> [Required action]: Return all of the entries exactly as written.

> [Given records]:

--- START ---

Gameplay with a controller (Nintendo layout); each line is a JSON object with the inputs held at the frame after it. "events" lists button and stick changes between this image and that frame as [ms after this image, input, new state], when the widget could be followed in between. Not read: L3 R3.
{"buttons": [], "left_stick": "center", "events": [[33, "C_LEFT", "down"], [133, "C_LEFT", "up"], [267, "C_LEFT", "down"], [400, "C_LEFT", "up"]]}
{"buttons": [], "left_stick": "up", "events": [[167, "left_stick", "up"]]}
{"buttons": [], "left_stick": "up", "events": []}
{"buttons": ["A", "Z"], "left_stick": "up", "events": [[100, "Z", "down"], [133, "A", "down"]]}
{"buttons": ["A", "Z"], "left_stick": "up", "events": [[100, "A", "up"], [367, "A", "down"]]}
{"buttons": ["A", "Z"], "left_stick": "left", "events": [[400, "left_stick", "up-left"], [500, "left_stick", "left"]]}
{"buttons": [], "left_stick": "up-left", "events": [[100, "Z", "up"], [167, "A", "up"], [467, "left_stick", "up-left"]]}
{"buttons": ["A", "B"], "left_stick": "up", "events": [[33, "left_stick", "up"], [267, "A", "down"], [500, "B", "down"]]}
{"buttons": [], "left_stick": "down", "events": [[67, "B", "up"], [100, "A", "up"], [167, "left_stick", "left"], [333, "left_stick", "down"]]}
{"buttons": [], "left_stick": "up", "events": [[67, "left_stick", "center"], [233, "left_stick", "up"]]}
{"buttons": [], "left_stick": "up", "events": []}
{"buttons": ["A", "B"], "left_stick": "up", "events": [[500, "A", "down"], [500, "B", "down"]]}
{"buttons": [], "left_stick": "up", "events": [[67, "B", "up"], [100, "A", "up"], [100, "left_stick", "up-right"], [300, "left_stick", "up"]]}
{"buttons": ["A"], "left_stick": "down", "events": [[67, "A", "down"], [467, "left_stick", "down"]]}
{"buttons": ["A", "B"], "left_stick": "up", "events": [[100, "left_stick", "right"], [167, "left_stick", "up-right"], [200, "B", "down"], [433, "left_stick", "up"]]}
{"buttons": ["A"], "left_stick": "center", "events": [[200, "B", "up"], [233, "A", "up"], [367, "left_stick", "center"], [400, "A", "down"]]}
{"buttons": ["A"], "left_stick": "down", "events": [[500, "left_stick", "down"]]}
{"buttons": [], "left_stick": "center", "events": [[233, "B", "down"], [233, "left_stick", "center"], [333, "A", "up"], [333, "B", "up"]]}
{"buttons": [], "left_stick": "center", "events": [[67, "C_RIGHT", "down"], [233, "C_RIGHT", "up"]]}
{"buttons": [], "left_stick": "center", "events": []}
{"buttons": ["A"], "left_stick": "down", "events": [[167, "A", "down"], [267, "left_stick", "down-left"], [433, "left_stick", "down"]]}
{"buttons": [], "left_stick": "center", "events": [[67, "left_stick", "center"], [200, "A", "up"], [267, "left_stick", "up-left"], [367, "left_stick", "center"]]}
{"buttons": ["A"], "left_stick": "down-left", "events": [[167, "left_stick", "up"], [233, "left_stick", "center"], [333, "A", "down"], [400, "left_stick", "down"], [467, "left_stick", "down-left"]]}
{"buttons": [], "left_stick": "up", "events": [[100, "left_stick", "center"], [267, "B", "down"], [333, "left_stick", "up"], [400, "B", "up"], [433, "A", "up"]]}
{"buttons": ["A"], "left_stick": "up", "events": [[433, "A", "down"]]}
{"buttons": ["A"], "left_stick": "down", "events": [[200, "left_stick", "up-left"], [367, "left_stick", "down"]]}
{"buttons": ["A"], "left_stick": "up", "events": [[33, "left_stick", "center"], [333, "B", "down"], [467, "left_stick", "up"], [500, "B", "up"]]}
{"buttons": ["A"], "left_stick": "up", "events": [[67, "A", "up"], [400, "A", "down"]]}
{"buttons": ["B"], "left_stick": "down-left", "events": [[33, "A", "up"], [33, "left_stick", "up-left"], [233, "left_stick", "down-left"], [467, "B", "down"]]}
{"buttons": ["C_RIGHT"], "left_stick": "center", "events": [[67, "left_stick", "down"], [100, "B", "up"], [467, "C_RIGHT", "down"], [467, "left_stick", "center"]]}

--- END ---

> [Solution for this problem]:
Gameplay with a controller (Nintendo layout); each line is a JSON object with the inputs held at the frame after it. "events" lists button and stick changes between this image and that frame as [ms after this image, input, new state], when the widget could be followed in between. Not read: L3 R3.
{"buttons": [], "left_stick": "center", "events": [[33, "C_LEFT", "down"], [133, "C_LEFT", "up"], [267, "C_LEFT", "down"], [400, "C_LEFT", "up"]]}
{"buttons": [], "left_stick": "up", "events": [[167, "left_stick", "up"]]}
{"buttons": [], "left_stick": "up", "events": []}
{"buttons": ["A", "Z"], "left_stick": "up", "events": [[100, "Z", "down"], [133, "A", "down"]]}
{"buttons": ["A", "Z"], "left_stick": "up", "events": [[100, "A", "up"], [367, "A", "down"]]}
{"buttons": ["A", "Z"], "left_stick": "left", "events": [[400, "left_stick", "up-left"], [500, "left_stick", "left"]]}
{"buttons": [], "left_stick": "up-left", "events": [[100, "Z", "up"], [167, "A", "up"], [467, "left_stick", "up-left"]]}
{"buttons": ["A", "B"], "left_stick": "up", "events": [[33, "left_stick", "up"], [267, "A", "down"], [500, "B", "down"]]}
{"buttons": [], "left_stick": "down", "events": [[67, "B", "up"], [100, "A", "up"], [167, "left_stick", "left"], [333, "left_stick", "down"]]}
{"buttons": [], "left_stick": "up", "events": [[67, "left_stick", "center"], [233, "left_stick", "up"]]}
{"buttons": [], "left_stick": "up", "events": []}
{"buttons": ["A", "B"], "left_stick": "up", "events": [[500, "A", "down"], [500, "B", "down"]]}
{"buttons": [], "left_stick": "up", "events": [[67, "B", "up"], [100, "A", "up"], [100, "left_stick", "up-right"], [300, "left_stick", "up"]]}
{"buttons": ["A"], "left_stick": "down", "events": [[67, "A", "down"], [467, "left_stick", "down"]]}
{"buttons": ["A", "B"], "left_stick": "up", "events": [[100, "left_stick", "right"], [167, "left_stick", "up-right"], [200, "B", "down"], [433, "left_stick", "up"]]}
{"buttons": ["A"], "left_stick": "center", "events": [[200, "B", "up"], [233, "A", "up"], [367, "left_stick", "center"], [400, "A", "down"]]}
{"buttons": ["A"], "left_stick": "down", "events": [[500, "left_stick", "down"]]}
{"buttons": [], "left_stick": "center", "events": [[233, "B", "down"], [233, "left_stick", "center"], [333, "A", "up"], [333, "B", "up"]]}
{"buttons": [], "left_stick": "center", "events": [[67, "C_RIGHT", "down"], [233, "C_RIGHT", "up"]]}
{"buttons": [], "left_stick": "center", "events": []}
{"buttons": ["A"], "left_stick": "down", "events": [[167, "A", "down"], [267, "left_stick", "down-left"], [433, "left_stick", "down"]]}
{"buttons": [], "left_stick": "center", "events": [[67, "left_stick", "center"], [200, "A", "up"], [267, "left_stick", "up-left"], [367, "left_stick", "center"]]}
{"buttons": ["A"], "left_stick": "down-left", "events": [[167, "left_stick", "up"], [233, "left_stick", "center"], [333, "A", "down"], [400, "left_stick", "down"], [467, "left_stick", "down-left"]]}
{"buttons": [], "left_stick": "up", "events": [[100, "left_stick", "center"], [267, "B", "down"], [333, "left_stick", "up"], [400, "B", "up"], [433, "A", "up"]]}
{"buttons": ["A"], "left_stick": "up", "events": [[433, "A", "down"]]}
{"buttons": ["A"], "left_stick": "down", "events": [[200, "left_stick", "up-left"], [367, "left_stick", "down"]]}
{"buttons": ["A"], "left_stick": "up", "events": [[33, "left_stick", "center"], [333, "B", "down"], [467, "left_stick", "up"], [500, "B", "up"]]}
{"buttons": ["A"], "left_stick": "up", "events": [[67, "A", "up"], [400, "A", "down"]]}
{"buttons": ["B"], "left_stick": "down-left", "events": [[33, "A", "up"], [33, "left_stick", "up-left"], [233, "left_stick", "down-left"], [467, "B", "down"]]}
{"buttons": ["C_RIGHT"], "left_stick": "center", "events": [[67, "left_stick", "down"], [100, "B", "up"], [467, "C_RIGHT", "down"], [467, "left_stick", "center"]]}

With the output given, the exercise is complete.